DataCamp continues to be an online, hands-on, practical training resource, that faculty can take advantage of to learn how to use the open source statistical environment of R, as well as how to code in Python and forge beautiful data visualizations, among other topics. The folks with DataCamp continue to add new courses and training material to their panoply of offerings, recently adding content on Tableau to their existing courses on R, Python, SQL, Git, Shell, Spreadsheets, Theory of Data Visualizations, and Scala for a current total of over 314 courses available! They have roughly eleven career tracks, and forty skill tracks, taught by 274 instructors. Topic areas include Data Engineering, Programming, Importing and Cleaning Data, Data Manipulation, Data Visualization, Probability & Statistics, Machine Learning, Applied Finance, Reporting, Case Studies, Management and others, like Analyzing US Census Data in R, Single-Cell RNA-Seq Workflows in R and Differential Expression Analysis in R with limma, or an introduction to the essential bioconductor packages using datasets from virus, fungus, humans and plants!

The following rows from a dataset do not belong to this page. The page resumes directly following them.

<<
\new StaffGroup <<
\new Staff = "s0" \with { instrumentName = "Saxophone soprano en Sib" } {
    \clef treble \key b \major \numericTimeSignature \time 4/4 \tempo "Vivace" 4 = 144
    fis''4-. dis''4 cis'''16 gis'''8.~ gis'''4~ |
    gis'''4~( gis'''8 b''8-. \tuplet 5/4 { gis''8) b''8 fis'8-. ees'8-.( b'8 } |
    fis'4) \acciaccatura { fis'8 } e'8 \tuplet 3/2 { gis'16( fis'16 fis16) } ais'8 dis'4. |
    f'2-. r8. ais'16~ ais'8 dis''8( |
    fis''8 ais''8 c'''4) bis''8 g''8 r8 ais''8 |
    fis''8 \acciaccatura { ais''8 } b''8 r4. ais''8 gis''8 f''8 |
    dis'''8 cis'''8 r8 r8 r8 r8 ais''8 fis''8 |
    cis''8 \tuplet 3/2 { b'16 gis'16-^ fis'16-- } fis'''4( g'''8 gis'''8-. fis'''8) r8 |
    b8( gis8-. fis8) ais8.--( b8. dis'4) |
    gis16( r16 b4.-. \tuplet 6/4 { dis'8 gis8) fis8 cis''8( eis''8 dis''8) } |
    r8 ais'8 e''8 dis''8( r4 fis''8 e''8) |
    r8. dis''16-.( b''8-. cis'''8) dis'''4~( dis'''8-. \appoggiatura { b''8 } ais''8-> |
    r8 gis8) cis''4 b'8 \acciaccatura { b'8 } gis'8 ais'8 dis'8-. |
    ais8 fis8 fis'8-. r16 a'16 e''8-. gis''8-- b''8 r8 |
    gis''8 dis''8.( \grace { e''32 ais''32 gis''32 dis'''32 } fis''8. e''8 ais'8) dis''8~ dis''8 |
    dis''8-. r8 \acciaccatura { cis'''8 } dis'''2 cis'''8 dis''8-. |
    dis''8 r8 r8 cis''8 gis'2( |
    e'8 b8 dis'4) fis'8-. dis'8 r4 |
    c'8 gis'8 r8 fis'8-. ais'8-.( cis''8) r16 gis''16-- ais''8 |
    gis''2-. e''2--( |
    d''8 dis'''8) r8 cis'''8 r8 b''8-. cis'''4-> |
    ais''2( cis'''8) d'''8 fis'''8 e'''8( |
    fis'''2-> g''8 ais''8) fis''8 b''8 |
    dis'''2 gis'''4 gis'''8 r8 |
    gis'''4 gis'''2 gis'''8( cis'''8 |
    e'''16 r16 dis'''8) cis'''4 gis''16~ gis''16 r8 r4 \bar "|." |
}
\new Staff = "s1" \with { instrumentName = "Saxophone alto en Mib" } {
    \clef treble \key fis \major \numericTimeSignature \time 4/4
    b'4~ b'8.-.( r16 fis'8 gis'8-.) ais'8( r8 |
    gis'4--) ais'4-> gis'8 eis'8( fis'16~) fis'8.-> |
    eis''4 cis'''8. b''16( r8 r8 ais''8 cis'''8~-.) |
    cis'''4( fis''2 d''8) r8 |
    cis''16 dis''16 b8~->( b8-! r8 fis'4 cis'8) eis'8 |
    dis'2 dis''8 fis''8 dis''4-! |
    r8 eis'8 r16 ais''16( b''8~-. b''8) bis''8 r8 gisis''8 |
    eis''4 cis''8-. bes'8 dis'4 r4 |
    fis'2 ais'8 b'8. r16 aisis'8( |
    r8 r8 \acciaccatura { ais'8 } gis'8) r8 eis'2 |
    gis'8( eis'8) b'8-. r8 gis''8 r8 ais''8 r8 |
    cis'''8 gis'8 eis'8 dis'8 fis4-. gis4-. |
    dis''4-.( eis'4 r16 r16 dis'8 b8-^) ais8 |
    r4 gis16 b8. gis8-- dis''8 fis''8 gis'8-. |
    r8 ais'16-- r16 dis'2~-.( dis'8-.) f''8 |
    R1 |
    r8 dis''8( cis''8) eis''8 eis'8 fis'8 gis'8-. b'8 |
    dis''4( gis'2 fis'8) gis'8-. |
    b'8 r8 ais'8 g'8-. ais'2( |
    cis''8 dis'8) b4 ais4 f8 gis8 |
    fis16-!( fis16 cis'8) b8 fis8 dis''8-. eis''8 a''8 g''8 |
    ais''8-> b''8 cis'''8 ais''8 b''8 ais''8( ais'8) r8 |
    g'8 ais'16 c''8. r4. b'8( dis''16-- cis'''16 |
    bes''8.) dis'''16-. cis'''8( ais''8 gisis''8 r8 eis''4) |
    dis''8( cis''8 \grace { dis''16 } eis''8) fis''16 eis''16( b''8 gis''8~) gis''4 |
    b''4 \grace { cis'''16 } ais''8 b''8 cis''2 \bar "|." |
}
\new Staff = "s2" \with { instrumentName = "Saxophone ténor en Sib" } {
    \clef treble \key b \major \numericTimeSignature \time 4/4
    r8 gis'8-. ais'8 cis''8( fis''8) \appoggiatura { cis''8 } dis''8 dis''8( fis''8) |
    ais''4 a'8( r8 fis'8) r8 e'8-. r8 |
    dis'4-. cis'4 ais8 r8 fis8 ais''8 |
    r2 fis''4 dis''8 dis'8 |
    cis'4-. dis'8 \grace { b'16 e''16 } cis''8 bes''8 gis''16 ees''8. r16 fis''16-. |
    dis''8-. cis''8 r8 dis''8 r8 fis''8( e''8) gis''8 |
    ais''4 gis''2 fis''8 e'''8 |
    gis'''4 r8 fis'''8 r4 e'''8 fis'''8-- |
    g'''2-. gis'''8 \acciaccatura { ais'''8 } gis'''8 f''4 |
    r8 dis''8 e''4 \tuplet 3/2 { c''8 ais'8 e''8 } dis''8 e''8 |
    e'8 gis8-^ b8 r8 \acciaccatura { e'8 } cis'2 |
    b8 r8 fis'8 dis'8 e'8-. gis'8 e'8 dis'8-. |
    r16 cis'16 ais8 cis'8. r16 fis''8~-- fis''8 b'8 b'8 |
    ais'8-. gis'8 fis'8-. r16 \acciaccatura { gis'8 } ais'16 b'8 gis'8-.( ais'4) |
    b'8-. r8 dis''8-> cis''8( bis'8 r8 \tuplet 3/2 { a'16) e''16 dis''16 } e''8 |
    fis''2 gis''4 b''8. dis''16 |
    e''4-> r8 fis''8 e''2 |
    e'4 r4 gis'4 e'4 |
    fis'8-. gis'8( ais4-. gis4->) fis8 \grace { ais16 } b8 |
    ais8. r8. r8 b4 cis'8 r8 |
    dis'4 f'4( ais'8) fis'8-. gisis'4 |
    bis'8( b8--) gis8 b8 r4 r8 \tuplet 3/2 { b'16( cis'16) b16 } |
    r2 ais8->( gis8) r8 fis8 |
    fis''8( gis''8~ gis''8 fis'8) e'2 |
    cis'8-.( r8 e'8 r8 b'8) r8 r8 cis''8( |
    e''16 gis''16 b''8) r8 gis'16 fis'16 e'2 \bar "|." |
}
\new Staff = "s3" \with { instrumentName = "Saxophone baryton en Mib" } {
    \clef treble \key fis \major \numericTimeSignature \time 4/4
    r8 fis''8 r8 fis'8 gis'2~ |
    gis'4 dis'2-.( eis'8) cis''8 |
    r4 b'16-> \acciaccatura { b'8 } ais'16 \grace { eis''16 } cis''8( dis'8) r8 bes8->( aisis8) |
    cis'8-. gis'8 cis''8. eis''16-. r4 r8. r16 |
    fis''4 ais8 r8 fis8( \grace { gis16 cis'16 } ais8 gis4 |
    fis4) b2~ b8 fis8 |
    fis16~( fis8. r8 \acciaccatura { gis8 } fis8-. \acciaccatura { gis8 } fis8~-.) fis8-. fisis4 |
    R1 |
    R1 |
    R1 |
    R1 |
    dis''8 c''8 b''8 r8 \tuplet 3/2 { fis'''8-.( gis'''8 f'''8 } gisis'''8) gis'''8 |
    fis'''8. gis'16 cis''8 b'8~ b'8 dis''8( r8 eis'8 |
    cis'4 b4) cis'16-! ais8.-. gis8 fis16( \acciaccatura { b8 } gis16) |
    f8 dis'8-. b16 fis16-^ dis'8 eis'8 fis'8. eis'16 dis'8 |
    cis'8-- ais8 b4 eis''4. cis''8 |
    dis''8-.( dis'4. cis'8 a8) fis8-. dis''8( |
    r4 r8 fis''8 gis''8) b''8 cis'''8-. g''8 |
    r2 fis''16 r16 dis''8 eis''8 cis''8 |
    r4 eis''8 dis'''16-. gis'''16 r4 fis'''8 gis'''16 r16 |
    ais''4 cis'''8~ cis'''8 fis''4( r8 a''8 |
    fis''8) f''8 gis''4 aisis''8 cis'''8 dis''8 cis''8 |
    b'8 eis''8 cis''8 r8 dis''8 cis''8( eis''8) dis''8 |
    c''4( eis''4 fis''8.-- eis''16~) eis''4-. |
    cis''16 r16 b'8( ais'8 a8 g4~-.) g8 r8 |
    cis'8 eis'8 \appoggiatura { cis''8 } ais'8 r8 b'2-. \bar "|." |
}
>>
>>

Many of their basic and introductory courses are available for free to anyone via a browser!
ITS has worked with the folks at DataCamp to offer the full range of their offerings through licensed “seats” for our Faculty, particularly those who are considering teaching or research with R in order to move away from expensive data analysis technologies like SPSS. Even without that motivation, R and the packages around it, now offer one of the most comprehensive and full featured data analysis and data visualization tool sets currently available, so it can only help a researcher to learn these tools.

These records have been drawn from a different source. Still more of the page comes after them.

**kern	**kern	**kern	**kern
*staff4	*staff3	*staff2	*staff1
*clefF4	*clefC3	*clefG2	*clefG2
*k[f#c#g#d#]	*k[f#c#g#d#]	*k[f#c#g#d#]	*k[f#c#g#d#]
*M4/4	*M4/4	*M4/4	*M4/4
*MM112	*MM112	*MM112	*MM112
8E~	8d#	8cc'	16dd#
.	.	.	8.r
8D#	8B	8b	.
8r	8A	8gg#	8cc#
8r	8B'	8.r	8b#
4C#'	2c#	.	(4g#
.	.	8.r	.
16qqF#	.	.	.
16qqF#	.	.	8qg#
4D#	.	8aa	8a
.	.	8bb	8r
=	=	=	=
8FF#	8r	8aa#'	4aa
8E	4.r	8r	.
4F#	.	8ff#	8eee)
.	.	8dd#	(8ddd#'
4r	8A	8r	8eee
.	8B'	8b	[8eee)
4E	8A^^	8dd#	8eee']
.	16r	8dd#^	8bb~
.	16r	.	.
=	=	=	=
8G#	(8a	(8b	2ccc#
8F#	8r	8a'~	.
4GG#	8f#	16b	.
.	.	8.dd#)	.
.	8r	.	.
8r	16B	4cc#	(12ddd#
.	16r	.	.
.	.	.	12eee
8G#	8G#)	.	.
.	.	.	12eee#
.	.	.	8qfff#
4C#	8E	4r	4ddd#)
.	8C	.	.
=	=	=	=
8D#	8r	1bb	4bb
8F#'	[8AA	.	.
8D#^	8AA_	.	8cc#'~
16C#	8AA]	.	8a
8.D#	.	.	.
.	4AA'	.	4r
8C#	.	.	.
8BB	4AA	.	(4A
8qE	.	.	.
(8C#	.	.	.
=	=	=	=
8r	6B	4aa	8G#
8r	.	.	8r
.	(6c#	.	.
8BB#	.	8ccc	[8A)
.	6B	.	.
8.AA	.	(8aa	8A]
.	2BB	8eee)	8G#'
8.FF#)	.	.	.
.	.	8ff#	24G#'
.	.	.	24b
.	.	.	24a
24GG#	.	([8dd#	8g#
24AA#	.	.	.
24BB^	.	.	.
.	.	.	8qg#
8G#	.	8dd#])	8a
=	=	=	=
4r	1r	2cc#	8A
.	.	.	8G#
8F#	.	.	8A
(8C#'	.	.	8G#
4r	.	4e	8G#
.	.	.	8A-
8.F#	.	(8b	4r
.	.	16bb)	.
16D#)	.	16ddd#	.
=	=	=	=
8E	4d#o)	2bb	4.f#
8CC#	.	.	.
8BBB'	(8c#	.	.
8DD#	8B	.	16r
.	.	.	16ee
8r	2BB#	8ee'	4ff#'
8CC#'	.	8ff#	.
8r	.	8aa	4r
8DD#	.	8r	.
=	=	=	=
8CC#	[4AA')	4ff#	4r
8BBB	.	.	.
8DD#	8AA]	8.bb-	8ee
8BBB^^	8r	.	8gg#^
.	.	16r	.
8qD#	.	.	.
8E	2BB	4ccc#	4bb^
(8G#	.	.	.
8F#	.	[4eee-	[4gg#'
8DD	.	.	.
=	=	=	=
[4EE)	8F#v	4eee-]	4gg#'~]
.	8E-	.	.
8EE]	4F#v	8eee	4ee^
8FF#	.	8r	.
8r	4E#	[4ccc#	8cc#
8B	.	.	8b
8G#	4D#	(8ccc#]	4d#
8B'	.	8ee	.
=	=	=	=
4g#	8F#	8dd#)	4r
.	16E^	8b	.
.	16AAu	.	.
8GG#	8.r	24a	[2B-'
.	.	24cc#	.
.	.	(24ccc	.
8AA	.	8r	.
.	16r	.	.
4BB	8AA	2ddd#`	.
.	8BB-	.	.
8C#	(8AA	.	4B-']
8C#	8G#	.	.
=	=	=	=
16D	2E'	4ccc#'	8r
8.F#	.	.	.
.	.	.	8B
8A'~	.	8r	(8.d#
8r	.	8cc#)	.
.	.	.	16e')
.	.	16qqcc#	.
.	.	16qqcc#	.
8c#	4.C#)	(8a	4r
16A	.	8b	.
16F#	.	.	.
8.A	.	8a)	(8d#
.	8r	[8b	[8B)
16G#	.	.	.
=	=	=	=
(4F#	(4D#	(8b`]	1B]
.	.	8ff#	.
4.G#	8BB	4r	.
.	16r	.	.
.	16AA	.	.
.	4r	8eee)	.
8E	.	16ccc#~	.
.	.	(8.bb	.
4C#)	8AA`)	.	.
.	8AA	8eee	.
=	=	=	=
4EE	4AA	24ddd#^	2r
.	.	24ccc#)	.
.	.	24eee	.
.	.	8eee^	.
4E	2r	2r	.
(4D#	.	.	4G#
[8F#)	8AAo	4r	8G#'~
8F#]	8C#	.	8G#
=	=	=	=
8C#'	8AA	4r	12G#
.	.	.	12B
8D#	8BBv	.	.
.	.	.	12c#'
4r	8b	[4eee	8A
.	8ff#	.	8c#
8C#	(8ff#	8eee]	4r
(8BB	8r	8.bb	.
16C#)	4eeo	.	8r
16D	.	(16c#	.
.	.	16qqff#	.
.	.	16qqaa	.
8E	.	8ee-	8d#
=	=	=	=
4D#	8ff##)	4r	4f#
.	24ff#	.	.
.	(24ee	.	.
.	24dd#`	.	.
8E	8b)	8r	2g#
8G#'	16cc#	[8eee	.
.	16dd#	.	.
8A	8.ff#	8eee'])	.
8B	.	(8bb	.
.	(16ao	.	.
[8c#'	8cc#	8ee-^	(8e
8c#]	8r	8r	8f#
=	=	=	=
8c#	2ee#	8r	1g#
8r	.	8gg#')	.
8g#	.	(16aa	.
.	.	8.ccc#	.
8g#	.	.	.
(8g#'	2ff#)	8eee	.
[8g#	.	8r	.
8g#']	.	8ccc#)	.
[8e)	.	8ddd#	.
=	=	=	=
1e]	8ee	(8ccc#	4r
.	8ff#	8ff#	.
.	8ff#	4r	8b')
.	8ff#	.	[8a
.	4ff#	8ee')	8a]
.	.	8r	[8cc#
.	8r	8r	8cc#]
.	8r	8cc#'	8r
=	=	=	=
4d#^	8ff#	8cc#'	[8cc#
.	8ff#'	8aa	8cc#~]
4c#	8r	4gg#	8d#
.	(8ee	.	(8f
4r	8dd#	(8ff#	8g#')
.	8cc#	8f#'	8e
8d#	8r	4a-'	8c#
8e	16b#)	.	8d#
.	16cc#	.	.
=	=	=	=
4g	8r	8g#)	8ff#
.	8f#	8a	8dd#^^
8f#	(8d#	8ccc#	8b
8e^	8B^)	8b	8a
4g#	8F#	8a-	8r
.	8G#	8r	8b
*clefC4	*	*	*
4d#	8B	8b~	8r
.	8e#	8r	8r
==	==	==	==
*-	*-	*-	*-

Faculty or staff interested in access to DataCamp though the College’s license should contact Academic Technologist Doug Willen (willen@swarthmore.edu, x-7787). Students are not supported by this license, but faculty can request a class license if you would like your students to have access to this training during the semester your class is offered. Students can certainly take advantage of the free elements of training through DataCamp, but would need to purchase their own licenses for training beyond those basics, if they are not enrolled in a class supporting an educational license.